STATED TASK – Please rewrite every line of the records below as a numbered list, leaving out any blank lines.

RECORDS SHOWN –
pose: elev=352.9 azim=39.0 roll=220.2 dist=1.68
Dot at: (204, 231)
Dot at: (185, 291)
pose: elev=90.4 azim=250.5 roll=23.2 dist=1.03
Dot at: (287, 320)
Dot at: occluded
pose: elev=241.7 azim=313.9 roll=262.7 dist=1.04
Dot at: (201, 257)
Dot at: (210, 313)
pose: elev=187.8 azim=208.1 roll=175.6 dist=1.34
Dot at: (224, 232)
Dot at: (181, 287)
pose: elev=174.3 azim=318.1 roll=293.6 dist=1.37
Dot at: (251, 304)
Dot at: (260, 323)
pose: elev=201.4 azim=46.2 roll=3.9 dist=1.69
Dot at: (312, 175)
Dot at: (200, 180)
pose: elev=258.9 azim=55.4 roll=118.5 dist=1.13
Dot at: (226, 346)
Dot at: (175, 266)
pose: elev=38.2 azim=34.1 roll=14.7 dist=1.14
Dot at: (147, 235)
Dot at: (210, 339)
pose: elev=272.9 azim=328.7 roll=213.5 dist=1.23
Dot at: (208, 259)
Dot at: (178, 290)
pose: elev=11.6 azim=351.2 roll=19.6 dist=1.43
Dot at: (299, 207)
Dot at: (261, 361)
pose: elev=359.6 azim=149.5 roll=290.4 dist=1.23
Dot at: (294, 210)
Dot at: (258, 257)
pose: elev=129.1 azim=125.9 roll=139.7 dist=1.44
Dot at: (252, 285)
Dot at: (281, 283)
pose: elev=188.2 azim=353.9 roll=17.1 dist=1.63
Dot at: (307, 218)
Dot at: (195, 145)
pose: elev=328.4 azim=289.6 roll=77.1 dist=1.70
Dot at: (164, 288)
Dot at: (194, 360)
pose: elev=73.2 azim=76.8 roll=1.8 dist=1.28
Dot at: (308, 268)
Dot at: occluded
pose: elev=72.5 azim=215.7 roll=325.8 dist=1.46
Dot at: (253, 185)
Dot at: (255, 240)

WORKED SOLUTION –
1. pose: elev=352.9 azim=39.0 roll=220.2 dist=1.68
2. Dot at: (204, 231)
3. Dot at: (185, 291)
4. pose: elev=90.4 azim=250.5 roll=23.2 dist=1.03
5. Dot at: (287, 320)
6. Dot at: occluded
7. pose: elev=241.7 azim=313.9 roll=262.7 dist=1.04
8. Dot at: (201, 257)
9. Dot at: (210, 313)
10. pose: elev=187.8 azim=208.1 roll=175.6 dist=1.34
11. Dot at: (224, 232)
12. Dot at: (181, 287)
13. pose: elev=174.3 azim=318.1 roll=293.6 dist=1.37
14. Dot at: (251, 304)
15. Dot at: (260, 323)
16. pose: elev=201.4 azim=46.2 roll=3.9 dist=1.69
17. Dot at: (312, 175)
18. Dot at: (200, 180)
19. pose: elev=258.9 azim=55.4 roll=118.5 dist=1.13
20. Dot at: (226, 346)
21. Dot at: (175, 266)
22. pose: elev=38.2 azim=34.1 roll=14.7 dist=1.14
23. Dot at: (147, 235)
24. Dot at: (210, 339)
25. pose: elev=272.9 azim=328.7 roll=213.5 dist=1.23
26. Dot at: (208, 259)
27. Dot at: (178, 290)
28. pose: elev=11.6 azim=351.2 roll=19.6 dist=1.43
29. Dot at: (299, 207)
30. Dot at: (261, 361)
31. pose: elev=359.6 azim=149.5 roll=290.4 dist=1.23
32. Dot at: (294, 210)
33. Dot at: (258, 257)
34. pose: elev=129.1 azim=125.9 roll=139.7 dist=1.44
35. Dot at: (252, 285)
36. Dot at: (281, 283)
37. pose: elev=188.2 azim=353.9 roll=17.1 dist=1.63
38. Dot at: (307, 218)
39. Dot at: (195, 145)
40. pose: elev=328.4 azim=289.6 roll=77.1 dist=1.70
41. Dot at: (164, 288)
42. Dot at: (194, 360)
43. pose: elev=73.2 azim=76.8 roll=1.8 dist=1.28
44. Dot at: (308, 268)
45. Dot at: occluded
46. pose: elev=72.5 azim=215.7 roll=325.8 dist=1.46
47. Dot at: (253, 185)
48. Dot at: (255, 240)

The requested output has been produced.